What can a translator do?

  1. Learn and educate yourself on the variants of MT.
  2. Experiment with major public engines from Google, Systran, and Bing and with specialist tools like Lilt, SDL Adaptive MT and SmartCAT that allow easy interaction with MT.
  3. Understand how to rapidly assess MT output quality BEFORE you engage in any MT project.
  4. Don’t work with incompetent translation agencies who know little or nothing about MT but only seek to reduce rates with crappy do-it-yourself engines.
  5. Experiment with corpus management tools.

While it is quite possible that MT will never be quite good enough to be used for the translation of literary work and poetry where linguistic finesse and deep semantic insight is essential, it is clear in 2017 that MT has a definite role to make much more information multilingual in the global enterprise and any international communication. The MT technology has evolved over the years and is now beginning to use a new development methodology based on neural networks similar to those formed in human brains. Early results of this Neural Machine Translation are clearly better than the current technology, and we are in a period of inflated expectations of what is possible, but there is a reason for optimism and I think we should only expect that MT will become even more universal and widely used in the years to come.


  1. >we can certainly expect that more than 500 billion words a day are translated by computers on a daily basis today

    500 billion words a day for, say, 3.5 billion Internet users, seems to be under 150 words a day per user. Doesn't sound very impressive. Am I missing something?


    1. Yes indeed you are missing some contextual facts.

      The most detailed usage data on this MT usage is provided by Google and as recently as April 2016 they told us that that they translate 143B words a day across 100+ languages. They provided a pretty complete description of the usage in this blog post:

      While many people will translate whole web pages or documents – the large majority (including translators) only translate words or phrases. E.g. “In addition to common phrases like “I love you,” we also see people looking for translations related to current events and trends. For instance, last year we saw a big spike in translations for the word "selfie,” and this past week, translations for "purple rain" spiked by more than 25,000 percent.”

      Also “The most common translations are between English and Spanish, Arabic, Russian, Portuguese and Indonesian,” the graphic shows by balloon size the most active languages.

      “Ninety-two percent of our translations come from outside of the United States, with Brazil topping the list.”

      The next largest public MT service is Microsoft who have a more active business use profile from all that I can gather. But in my estimates they have a lower total word volume than Google.

      After Microsoft is Baidu who has 100M requests a day (vs 500M for Google) – I expect that the overall profile is the same.

      Then I add Yandex, Naver, Yahoo, SYSTRAN and the smaller MT vendors who may also have a public portal to these giant use sites, e.g. SDL does 20B words a month but all in a professional business use setting. In my estimation the total is about 500B words/day but I could quite possibly be too low by as much as a 100B or more.

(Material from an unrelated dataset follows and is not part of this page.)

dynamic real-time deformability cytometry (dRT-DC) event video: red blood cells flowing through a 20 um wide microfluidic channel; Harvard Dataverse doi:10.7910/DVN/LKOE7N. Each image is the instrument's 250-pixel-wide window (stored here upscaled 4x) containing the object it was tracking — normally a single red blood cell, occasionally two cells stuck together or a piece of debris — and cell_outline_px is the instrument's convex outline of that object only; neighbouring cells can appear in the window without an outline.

      And maybe only a third or less of the total online population actually translates – it does not make sense that everybody online is translating. So the average is higher but will be very bi-modal (i.e. a large number does 10 words or less, and a large number does 300 words or more. )

  2. Apples and oranges?

    I don't doubt the data per se. What intrigues me is the relevance and validity of MT vs. HT claims. Is what is being reported a function of MT progress, or simply a matter of accessibility/user-friendly interface?

    Let's look 50 (or 500) years back… These flavors of "translation" has been around pretty much forever.

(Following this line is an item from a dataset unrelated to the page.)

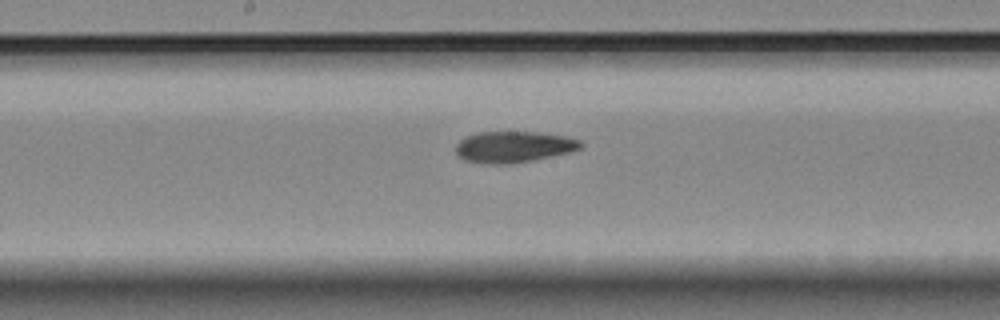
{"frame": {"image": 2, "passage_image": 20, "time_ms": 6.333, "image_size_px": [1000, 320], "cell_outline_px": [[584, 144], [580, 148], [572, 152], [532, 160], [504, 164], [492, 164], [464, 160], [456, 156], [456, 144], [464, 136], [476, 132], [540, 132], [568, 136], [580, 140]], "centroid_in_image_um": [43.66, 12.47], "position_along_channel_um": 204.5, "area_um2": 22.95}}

    1. Non-human translation: dictionary/phrasebook lookups.
    2. Self-translation: trying to produce something intelligible using 1.
    3. Ad-hoc (shop owner's kid/relative/passerby).
    4. "Professional"/for-hire: someone whose main duty is to translate/interpret for a fee.

    (Note that 2, 3 and 4 may have involved 1, but back then we had no data to go by).

    Is MT really a game-changer (if we look at a bigger picture)?